Meningkatkan jumlah perempuan di panggung politik merupakan isu yang seringkali diperdebatkan.  Sejak  tahun  2002,  mayoritas para aktivis politik, tokoh-tokoh perempuan dalam partai politik, kalangan akademisi dan Lembaga Swadaya Masyarakat (SDM) setuju akan perlunya peningkatan  partisipasi  politik  perempuan  di Indonesia. Ada banyak alasan yang menjadikan isu ini menjadi topik perdebatan yang kian menghangat di Indonesia. Pertama, keterwakilan politik perempuan Indonesia baik di tingkat nasional maupun lokal masih sangat rendah. Secara historis perjalanan perempuan di dalam parlemen tidak pernah melebihi angka 18 persen di DPR. Angka itu pun baru dapat diperoleh pada Pemilihan Umum (Pemilu) 2009 dan 2014 yang lalu.
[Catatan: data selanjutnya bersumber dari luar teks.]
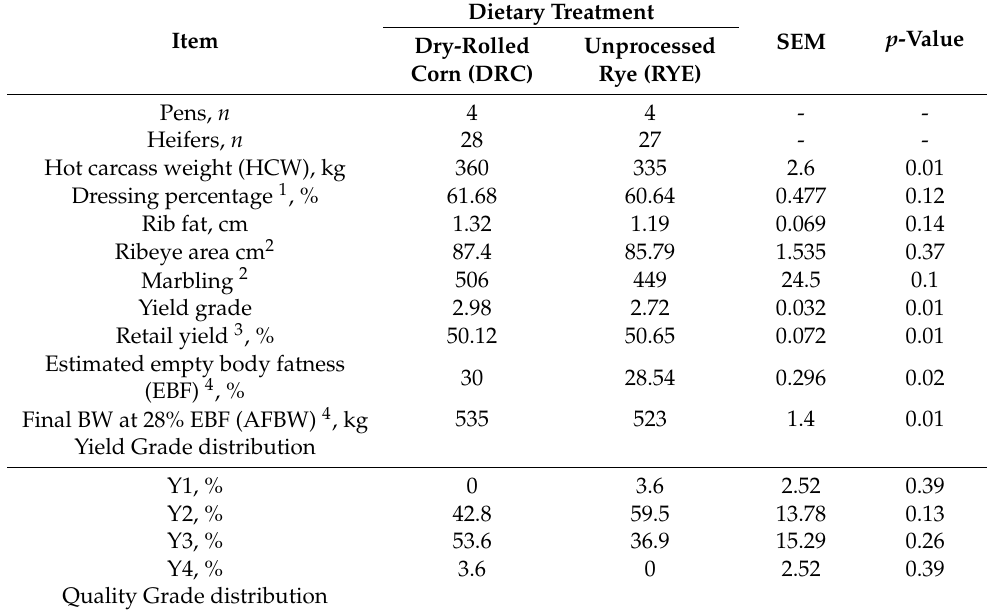
Table 3. Carcass trait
Konvensi internasional tentang HAM ( hak asasi manusia ) merupakan  wujud nyata dari kepedulian masyarakat internasional akan paenegakan, perlindungan ,pengakuan,dan pemajuan ,dan pemajuan hak asasi manusia. Sehingga memajukan atau mempromosi Deklarasi Wina (Vienna Declaration and Programme of Action) Tahun1993 juga mendukung  pemberdayaan perempuan. Deklarasi Wina merupakan hasil kompromi antara negara barat dan negara-negara dunia ketiga yang menegaskan  kembali  konsep-konsep  universal  (universal),  tidak  terpisah satu hak dari hak lainnya (indivisible), saling tergantung (interdependent), saling berhubungan (inter-related), tidak berpihak (non-selectivity) dan mempertahankan objektivitas (objectivity).[7] Pasal 1/18 Deklarasi Wina menyatakan secara tegas bahwa “hak asasi perempuan serta anak adalah bagian integral dari hak asasi yang tidak dapat dicabut (inalienable), integral, dan tidak dapat dipisahkan (indivisible).[8]
Dalam observasi awal, peneliti melihat saat ini sudah banyak perempuan yang berpendidikan tinggi di Aceh, kapasitas mereka untuk terjun ke ranah politik pun sudah dapat dikatakan cukup. Akan tetapi selalu ada hambatan baik secara internal maupun faktor lingkungan yang mengakibatkan perempuan - perempuan Aceh enggan untuk terjun ke ranah politik. Kentalnya budaya patriarki, serta ada rasa  takut saat masyarakat  tidak ada yang memilih jika mereka mencalonkan diri ini merupakan persoalan mendasar yang mengakibatkan rendahnya pemberdayaan politik di Aceh.




[1]Jurnal Perempuan No.34, Politik dan Keterwakilan Perempuan, Yayasan Jurnal Perempuan,Jakarta,2004,Hal.34
[2]Syafiq Hasyim, (2002). Perempuan dalam fiqih politik, isu-isu perempuan dalam islam hal 32
[3] Ramlan subakti, 2011 meningkatkan keterwakilan perempuan: penguatan kebijakan affirmasi . jakarta selatan: kemitraan bagi pembaruan tata pemerintah. Hal 15
[4] Miriam Budiardjo, Dasar-dasar Ilmu Politik, edisi revisi, Jakarta: PT. Gramedia Pustaka Utama, 2009, hlm. 258.
[5] Nadezhda  Shvedova,  Kendala-kendala  terhadap  Partisipasi  Perempuan  di  Parlemen” dalam Perempuan di Parlemen, Bukan Sekedar Jumlah, Bukan Sekedar Hiasan, Azza Karam, dkk, penerjemah Arya Wisesa dan Widjanarko, Jakarta: Yayasan Jurnal Perempuan, 1999, hlm 18
[6] Azza Karam dan Joni Lovenduski, Perempuan di Parlemen: Membuat Perubahan, dalam Azza Karam dan Julie Ballington (ed-),  Perempuan di Parlemen:  BukaSekedar  Jumlah,  BukaSekedar  Hiasan,  Jakarta:  Yayasan Jurnal  Perempuan.